In response to this new development, the medical team decided to adjust the patient's beta-blocker therapy, carefully balancing the need to control his heart rate while avoiding exacerbation of the heart block. Additionally, the team initiated temporary transcutaneous pacing as a precautionary measure, ensuring that the patient's cardiac output remained stable during periods of bradycardia. The patient's blood pressure remained relatively stable at 130/80 mmHg, but the team remained vigilant for any signs of hemodynamic instability.
Simultaneously, the patient's renal function displayed further decline, with creatinine levels rising to 2.2 mg/dL. This prompted an urgent nephrology consult to evaluate the potential need for renal replacement therapy. The nephrologist recommended further reduction in diuretic use and increased hydration to mitigate the contrast-induced nephropathy. The management plan now included close daily monitoring of renal markers and fluid status, alongside cardiac rhythm surveillance, to address the evolving complexities of the patient's condition. The team remained committed to a dynamic and integrated approach, poised to adapt their strategies based on the patient's ongoing clinical response.
Section 5
Despite the initial stabilization efforts, the patient’s condition underwent further changes, necessitating a reassessment of both cardiac and renal status. Three days post-intervention, the patient exhibited increased fatigue and mild confusion. Vital signs showed a heart rate that had further dropped to an average of 42 beats per minute, with occasional pauses noted on telemetry. Blood pressure remained stable at 128/76 mmHg, though episodes of hypotension were documented during the bradycardic episodes. The ECG now displayed more frequent non-conducted P waves, and occasional wide QRS complexes, suggesting progression towards a third-degree heart block.

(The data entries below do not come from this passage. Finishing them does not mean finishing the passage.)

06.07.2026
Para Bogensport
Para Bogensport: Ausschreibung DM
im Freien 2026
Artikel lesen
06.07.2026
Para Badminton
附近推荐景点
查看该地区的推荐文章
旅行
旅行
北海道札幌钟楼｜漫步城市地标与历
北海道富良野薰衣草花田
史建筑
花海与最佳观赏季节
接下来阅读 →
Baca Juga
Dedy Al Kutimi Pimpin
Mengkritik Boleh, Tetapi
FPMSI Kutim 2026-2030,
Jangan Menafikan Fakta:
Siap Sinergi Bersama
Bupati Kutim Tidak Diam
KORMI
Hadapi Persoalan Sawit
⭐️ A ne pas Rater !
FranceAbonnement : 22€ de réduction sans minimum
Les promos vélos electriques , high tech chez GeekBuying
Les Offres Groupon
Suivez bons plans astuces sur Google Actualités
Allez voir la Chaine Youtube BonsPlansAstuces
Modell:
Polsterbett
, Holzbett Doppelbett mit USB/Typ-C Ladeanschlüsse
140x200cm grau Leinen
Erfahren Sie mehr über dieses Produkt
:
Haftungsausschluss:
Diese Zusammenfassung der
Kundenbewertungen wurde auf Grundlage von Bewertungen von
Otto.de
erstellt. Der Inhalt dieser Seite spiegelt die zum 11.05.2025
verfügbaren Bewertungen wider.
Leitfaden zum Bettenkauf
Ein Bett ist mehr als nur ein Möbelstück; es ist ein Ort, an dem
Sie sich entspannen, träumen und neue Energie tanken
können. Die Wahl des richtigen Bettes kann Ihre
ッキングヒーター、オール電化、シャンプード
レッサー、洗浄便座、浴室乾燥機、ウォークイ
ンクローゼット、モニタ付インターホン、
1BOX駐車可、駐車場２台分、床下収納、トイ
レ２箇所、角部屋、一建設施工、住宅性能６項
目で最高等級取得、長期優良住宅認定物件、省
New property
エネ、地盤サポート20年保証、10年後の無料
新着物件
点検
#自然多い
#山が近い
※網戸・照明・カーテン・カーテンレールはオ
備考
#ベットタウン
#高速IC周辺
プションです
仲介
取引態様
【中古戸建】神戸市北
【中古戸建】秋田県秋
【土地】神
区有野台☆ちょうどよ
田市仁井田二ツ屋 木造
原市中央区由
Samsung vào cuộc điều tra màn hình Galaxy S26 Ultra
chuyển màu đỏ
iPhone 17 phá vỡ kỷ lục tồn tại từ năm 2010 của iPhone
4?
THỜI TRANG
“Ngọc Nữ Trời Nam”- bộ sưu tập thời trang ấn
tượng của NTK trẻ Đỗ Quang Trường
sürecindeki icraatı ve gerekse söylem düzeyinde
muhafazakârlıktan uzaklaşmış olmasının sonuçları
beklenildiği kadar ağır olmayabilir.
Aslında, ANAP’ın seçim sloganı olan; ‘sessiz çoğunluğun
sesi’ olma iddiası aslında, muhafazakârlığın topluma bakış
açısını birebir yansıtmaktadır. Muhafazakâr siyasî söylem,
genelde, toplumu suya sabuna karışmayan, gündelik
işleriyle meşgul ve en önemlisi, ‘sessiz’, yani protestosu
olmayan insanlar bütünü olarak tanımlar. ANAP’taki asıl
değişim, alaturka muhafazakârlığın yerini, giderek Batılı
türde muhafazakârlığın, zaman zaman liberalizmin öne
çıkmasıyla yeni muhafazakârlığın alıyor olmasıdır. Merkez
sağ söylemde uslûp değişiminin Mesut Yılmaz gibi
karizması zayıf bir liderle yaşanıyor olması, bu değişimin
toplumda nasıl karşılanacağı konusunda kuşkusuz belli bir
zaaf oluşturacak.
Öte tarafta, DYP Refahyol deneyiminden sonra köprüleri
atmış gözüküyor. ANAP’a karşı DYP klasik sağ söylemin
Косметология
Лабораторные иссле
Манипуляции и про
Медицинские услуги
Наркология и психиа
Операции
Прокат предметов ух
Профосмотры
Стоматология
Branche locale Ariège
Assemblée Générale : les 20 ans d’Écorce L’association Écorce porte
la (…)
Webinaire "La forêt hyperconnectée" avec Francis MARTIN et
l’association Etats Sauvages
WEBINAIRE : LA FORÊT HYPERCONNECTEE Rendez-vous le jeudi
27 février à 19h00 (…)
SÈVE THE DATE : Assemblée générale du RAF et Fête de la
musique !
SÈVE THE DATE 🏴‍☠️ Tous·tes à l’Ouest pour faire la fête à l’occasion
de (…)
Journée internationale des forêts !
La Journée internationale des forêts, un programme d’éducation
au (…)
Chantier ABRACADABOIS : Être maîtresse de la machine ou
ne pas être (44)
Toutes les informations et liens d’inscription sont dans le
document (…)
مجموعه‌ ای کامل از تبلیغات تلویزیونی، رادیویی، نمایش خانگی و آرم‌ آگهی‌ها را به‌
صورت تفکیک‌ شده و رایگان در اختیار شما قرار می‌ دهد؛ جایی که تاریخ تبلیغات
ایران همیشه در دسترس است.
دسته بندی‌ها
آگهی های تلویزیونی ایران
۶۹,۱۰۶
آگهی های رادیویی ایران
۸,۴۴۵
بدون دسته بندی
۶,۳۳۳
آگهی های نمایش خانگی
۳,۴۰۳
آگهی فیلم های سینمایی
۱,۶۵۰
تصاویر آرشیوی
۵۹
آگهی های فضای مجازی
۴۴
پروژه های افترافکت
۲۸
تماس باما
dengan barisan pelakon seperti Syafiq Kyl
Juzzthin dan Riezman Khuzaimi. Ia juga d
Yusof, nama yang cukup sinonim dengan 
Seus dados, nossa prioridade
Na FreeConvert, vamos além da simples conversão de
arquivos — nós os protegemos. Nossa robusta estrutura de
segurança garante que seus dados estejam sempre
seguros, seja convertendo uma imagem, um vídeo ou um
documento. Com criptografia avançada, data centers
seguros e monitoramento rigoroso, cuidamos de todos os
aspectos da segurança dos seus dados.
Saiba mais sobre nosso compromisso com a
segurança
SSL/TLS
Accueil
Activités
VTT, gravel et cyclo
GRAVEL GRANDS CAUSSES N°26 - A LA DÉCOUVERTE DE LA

In light of these developments, the medical team opted to transition from temporary transcutaneous pacing to a more reliable temporary transvenous pacing to ensure consistent cardiac support, given the worsening conduction delay. The nephrology team also reported an increase in creatinine to 2.8 mg/dL, and a slight drop in urine output, indicating continued renal compromise. The patient was started on a low-dose dopamine infusion to potentially enhance renal perfusion, alongside meticulous adjustment of fluid management to strike a balance between hydration and avoiding fluid overload.
These changes highlighted the complexity of managing concurrent cardiac and renal dysfunction. The team held a multidisciplinary meeting to streamline communication and revise the treatment plan, emphasizing the importance of frequent reassessment and readiness to escalate interventions, including potential permanent pacing and renal replacement therapy, should the patient’s condition not improve. This integrative approach ensured that all potential complications were anticipated, allowing the team to remain proactive in their care strategy as the patient’s status continued to evolve.